= Women's Education Association =

Women's Education Association (WEA) was an American organization focused on better education of women. Founded in 1872, it did a large and varied work. Among other good things, it established training schools for nurses, diet kitchens, and cooking schools, including the Boston Cooking School (1878), the Harvard Examination, the Women's Laboratory, and a summer home for working girls.

==History==
The Women's Education Association was founded by Lucretia Crocker, in Boston, Massachusetts in 1872. Its object is to promote the better education of women, both by gathering information about improved methods of study and teaching and by affording opportunity to its new members to initiate new educational plans. It has about 120 members, with standing committees for executive work. It meets at the house of one of its members once a month, and at each meeting these committees are expected to report any important facts which have come under their notice, and the progress of the work committed to their charge. During each month a special meeting is aleo beld, when members and friends are present and an address is given by some person specially conversant with the subject upon which he speaks.

It has thus been the means of organizing a Training School for Nurses, at present in successful operation in connection with the Massachusetts General Hospital. It bas helped to establish Diet Kitchens for supplying suitable food to the sick poor, and they are now a valuable part of the benevolent work of the city. By its parlor meetings it has stimulated the interest long felt in the introduction of sewing into the girls' schools, which is now taught with marked success. In the same way public attention was called to the necessity of establishing a separate prison for women.
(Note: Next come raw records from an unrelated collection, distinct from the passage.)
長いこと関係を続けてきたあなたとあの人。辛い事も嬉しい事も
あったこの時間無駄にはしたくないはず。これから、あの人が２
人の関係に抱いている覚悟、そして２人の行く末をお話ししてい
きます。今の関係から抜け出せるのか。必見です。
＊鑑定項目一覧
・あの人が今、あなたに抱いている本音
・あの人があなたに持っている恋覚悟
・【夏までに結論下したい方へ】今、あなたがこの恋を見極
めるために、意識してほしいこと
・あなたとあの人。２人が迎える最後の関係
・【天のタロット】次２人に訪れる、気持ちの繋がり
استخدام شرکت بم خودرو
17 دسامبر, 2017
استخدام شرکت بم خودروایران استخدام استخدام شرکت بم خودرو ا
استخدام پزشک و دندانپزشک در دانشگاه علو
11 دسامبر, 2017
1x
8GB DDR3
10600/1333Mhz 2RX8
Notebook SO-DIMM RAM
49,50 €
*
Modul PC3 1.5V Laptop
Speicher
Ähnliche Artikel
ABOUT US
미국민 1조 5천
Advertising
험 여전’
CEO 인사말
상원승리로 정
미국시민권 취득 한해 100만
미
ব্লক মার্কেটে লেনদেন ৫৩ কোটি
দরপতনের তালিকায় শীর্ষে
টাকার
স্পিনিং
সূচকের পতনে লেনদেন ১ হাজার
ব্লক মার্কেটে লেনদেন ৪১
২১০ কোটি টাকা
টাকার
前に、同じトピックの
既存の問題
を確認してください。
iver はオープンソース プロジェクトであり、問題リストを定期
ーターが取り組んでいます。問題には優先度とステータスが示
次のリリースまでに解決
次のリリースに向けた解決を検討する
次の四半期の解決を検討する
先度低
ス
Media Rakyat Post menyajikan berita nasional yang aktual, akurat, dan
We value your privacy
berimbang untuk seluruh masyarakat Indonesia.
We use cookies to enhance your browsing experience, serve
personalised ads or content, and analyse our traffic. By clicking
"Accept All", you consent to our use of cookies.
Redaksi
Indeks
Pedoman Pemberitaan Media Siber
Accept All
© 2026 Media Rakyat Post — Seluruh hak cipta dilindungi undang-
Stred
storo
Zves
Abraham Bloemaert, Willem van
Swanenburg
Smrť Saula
The aid of the Association was also given to the formation of a class of women for the study of advanced chemistry at the laboratory of the Girls' High School. This class was found to meet so great a want that a chemical laboratory has been fitted up in connection with the Massachusetts Institute of Technology, and furnished by money collected by the association with apparatus and instruments, such as microscopes, spectroscopes, &c. From time to time pecuniary aid has also been given to young women seeking an advanced education.

But the chief work of the Association —the first undertaken and still carried on under its charge- is a plan of examinations known as the Harvard Examinations for Women. These originated in a desire to raise the standard of education in the schools for girls, and are held under the personal supervision of members of the Association. Examination papers, prepared by Professors at Harvard University, are provided by the Association, and those women who successfully pass this examination receive a certificate from the university stating the fact. Branch societies have been established in New York City, Philadelphia, and Cincinnati for the same purpose.